▸ Dataset entries
'''
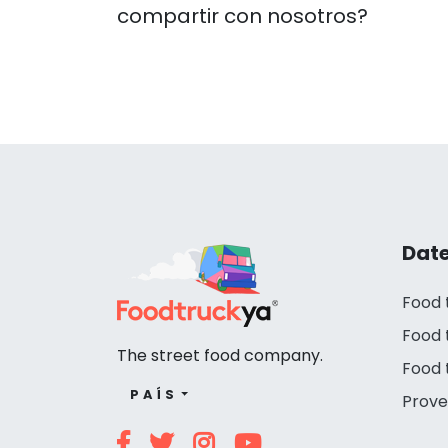
compartir con nosotros?
Date
Food 
Food 
The street food company.
Food 
PAÍS
Prove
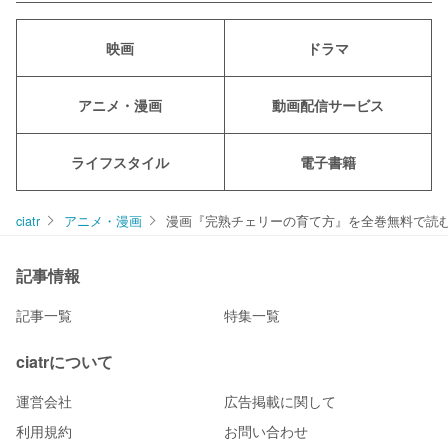
映画
ドラマ
アニメ・漫画
動画配信サービス
ライフスタイル
電子書籍
ciatr
アニメ・漫画
漫画『完熟チェリーの育て方』を全巻無料で読む
記事情報
記事一覧
特集一覧
ciatrについて
運営会社
広告掲載に関して
利用規約
お問い合わせ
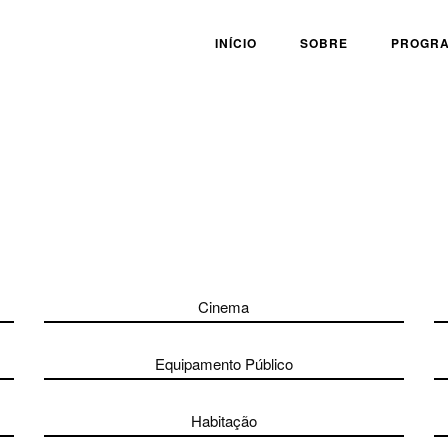
INÍCIO
SOBRE
PROGR
Cinema
Equipamento Público
Habitação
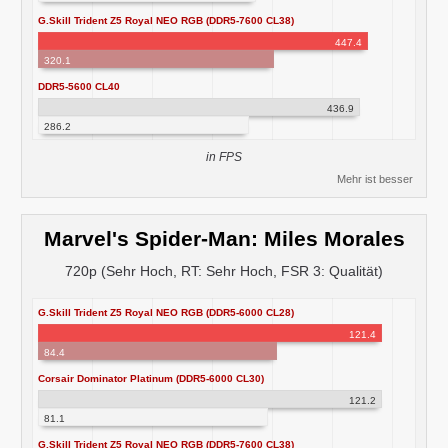
G.Skill Trident Z5 Royal NEO RGB (DDR5-7600 CL38)
447.4
320.1
DDR5-5600 CL40
436.9
286.2
in FPS
Mehr ist besser
Marvel's Spider-Man: Miles Morales
720p (Sehr Hoch, RT: Sehr Hoch, FSR 3: Qualität)
G.Skill Trident Z5 Royal NEO RGB (DDR5-6000 CL28)
121.4
84.4
Corsair Dominator Platinum (DDR5-6000 CL30)
121.2
81.1
G.Skill Trident Z5 Royal NEO RGB (DDR5-7600 CL38)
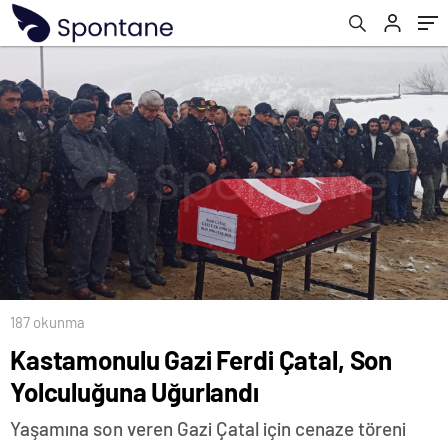
187 okunma
Kastamonulu Gazi Ferdi Çatal, Son
Yolculuğuna Uğurlandı
Yaşamına son veren Gazi Çatal için cenaze töreni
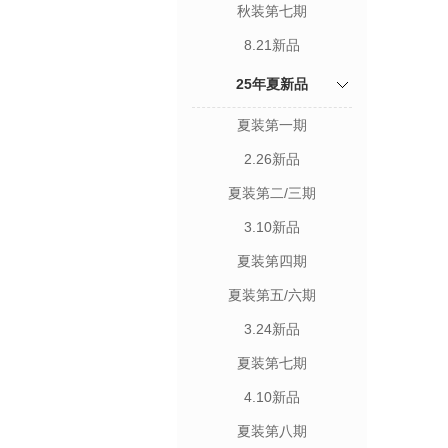
秋装第七期
8.21新品
25年夏新品
夏装第一期
2.26新品
夏装第二/三期
3.10新品
夏装第四期
夏装第五/六期
3.24新品
夏装第七期
4.10新品
夏装第八期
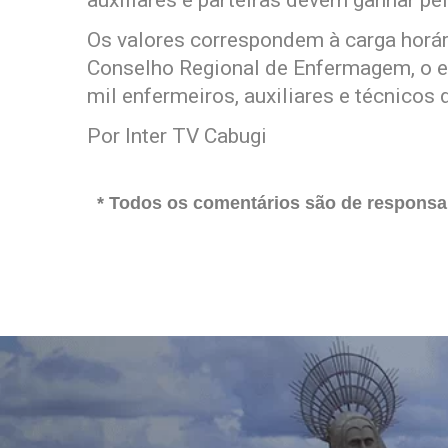
auxiliares e parteiras devem ganhar pe
Os valores correspondem à carga horá
Conselho Regional de Enfermagem, o e
mil enfermeiros, auxiliares e técnicos
Por Inter TV Cabugi
* Todos os comentários são de responsab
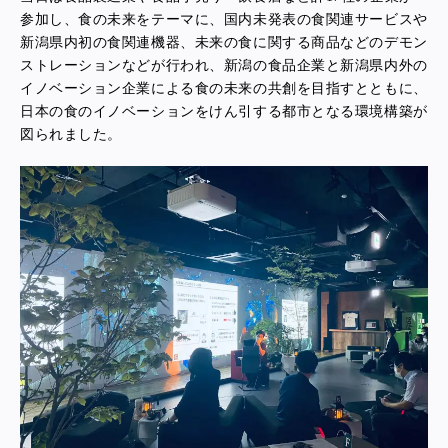
参加し、食の未来をテーマに、国内未発表の食関連サービスや
新潟県内初の食関連機器、未来の食に関する商品などのデモン
ストレーションなどが行われ、新潟の食品企業と新潟県内外の
イノベーション企業による食の未来の共創を目指すとともに、
日本の食のイノベーションをけん引する都市となる環境構築が
図られました。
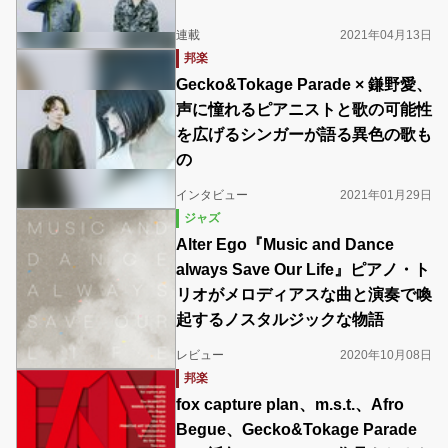
連載
2021年04月13日
邦楽
Gecko&Tokage Parade × 鎌野愛、
声に憧れるピアニストと歌の可能性
を広げるシンガーが語る異色の歌も
の
インタビュー
2021年01月29日
ジャズ
Alter Ego『Music and Dance
always Save Our Life』ピアノ・ト
リオがメロディアスな曲と演奏で喚
起するノスタルジックな物語
レビュー
2020年10月08日
邦楽
fox capture plan、m.s.t.、Afro
Begue、Gecko&Tokage Parade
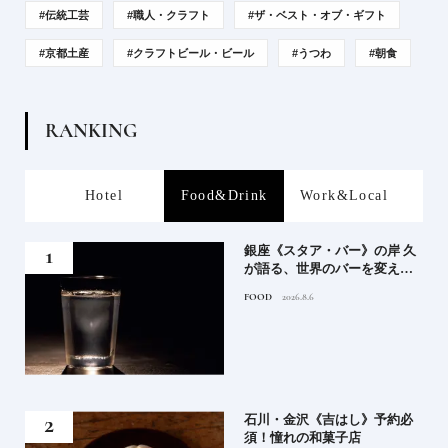
#伝統工芸
#職人・クラフト
#ザ・ベスト・オブ・ギフト
#京都土産
#クラフトビール・ビール
#うつわ
#朝食
R
A
N
K
I
N
G
Hotel
Food&Drink
Work&Local
P
規開
銀座《スタア・バー》の岸 久
けで
が語る、世界のバーを変えたN
ホテ
INJA ICE®とは？後編｜自ら
FOOD
2026.8.6
天然氷のつくり手へ
集団
石川・金沢《吉はし》予約必
掛け
須！憧れの和菓子店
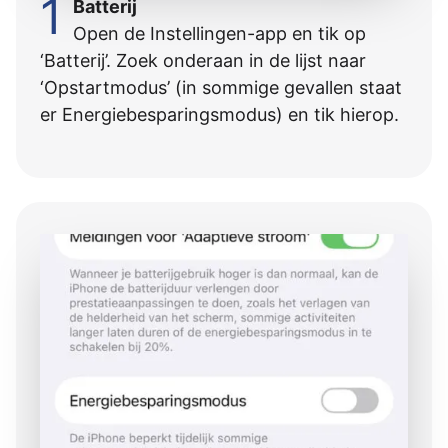
1
Batterij
Open de Instellingen-app en tik op
‘Batterij’. Zoek onderaan in de lijst naar
‘Opstartmodus’ (in sommige gevallen staat
er Energiebesparingsmodus) en tik hierop.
'''
Extract every line of the data exactly; pictures stay out.

compartir con nosotros?
Date
Food 
Food 
The street food company.
Food 
PAÍS
Prove
映画
ドラマ
アニメ・漫画
動画配信サービス
ライフスタイル
電子書籍
ciatr
アニメ・漫画
漫画『完熟チェリーの育て方』を全巻無料で読む
記事情報
記事一覧
特集一覧
ciatrについて
運営会社
広告掲載に関して
利用規約
お問い合わせ
INÍCIO
SOBRE
PROGR
Cinema
Equipamento Público
Habitação
G.Skill Trident Z5 Royal NEO RGB (DDR5-7600 CL38)
447.4
320.1
DDR5-5600 CL40
436.9
286.2
in FPS
Mehr ist besser
Marvel's Spider-Man: Miles Morales
720p (Sehr Hoch, RT: Sehr Hoch, FSR 3: Qualität)
G.Skill Trident Z5 Royal NEO RGB (DDR5-6000 CL28)
121.4
84.4
Corsair Dominator Platinum (DDR5-6000 CL30)
121.2
81.1
G.Skill Trident Z5 Royal NEO RGB (DDR5-7600 CL38)
187 okunma
Kastamonulu Gazi Ferdi Çatal, Son
Yolculuğuna Uğurlandı
Yaşamına son veren Gazi Çatal için cenaze töreni
秋装第七期
8.21新品
25年夏新品
夏装第一期
2.26新品
夏装第二/三期
3.10新品
夏装第四期
夏装第五/六期
3.24新品
夏装第七期
4.10新品
夏装第八期
auxiliares e parteiras devem ganhar pe
Os valores correspondem à carga horá
Conselho Regional de Enfermagem, o e
mil enfermeiros, auxiliares e técnicos
Por Inter TV Cabugi
* Todos os comentários são de responsab
参加し、食の未来をテーマに、国内未発表の食関連サービスや
新潟県内初の食関連機器、未来の食に関する商品などのデモン
ストレーションなどが行われ、新潟の食品企業と新潟県内外の
イノベーション企業による食の未来の共創を目指すとともに、
日本の食のイノベーションをけん引する都市となる環境構築が
図られました。
連載
2021年04月13日
邦楽
Gecko&Tokage Parade × 鎌野愛、
声に憧れるピアニストと歌の可能性
を広げるシンガーが語る異色の歌も
の
インタビュー
2021年01月29日
ジャズ
Alter Ego『Music and Dance
always Save Our Life』ピアノ・ト
リオがメロディアスな曲と演奏で喚
起するノスタルジックな物語
レビュー
2020年10月08日
邦楽
fox capture plan、m.s.t.、Afro
Begue、Gecko&Tokage Parade
#伝統工芸
#職人・クラフト
#ザ・ベスト・オブ・ギフト
#京都土産
#クラフトビール・ビール
#うつわ
#朝食
R
A
N
K
I
N
G
Hotel
Food&Drink
Work&Local
P
規開
銀座《スタア・バー》の岸 久
けで
が語る、世界のバーを変えたN
ホテ
INJA ICE®とは？後編｜自ら
FOOD
2026.8.6
天然氷のつくり手へ
集団
石川・金沢《吉はし》予約必
掛け
須！憧れの和菓子店
1
Batterij
Open de Instellingen-app en tik op
‘Batterij’. Zoek onderaan in de lijst naar
‘Opstartmodus’ (in sommige gevallen staat
er Energiebesparingsmodus) en tik hierop.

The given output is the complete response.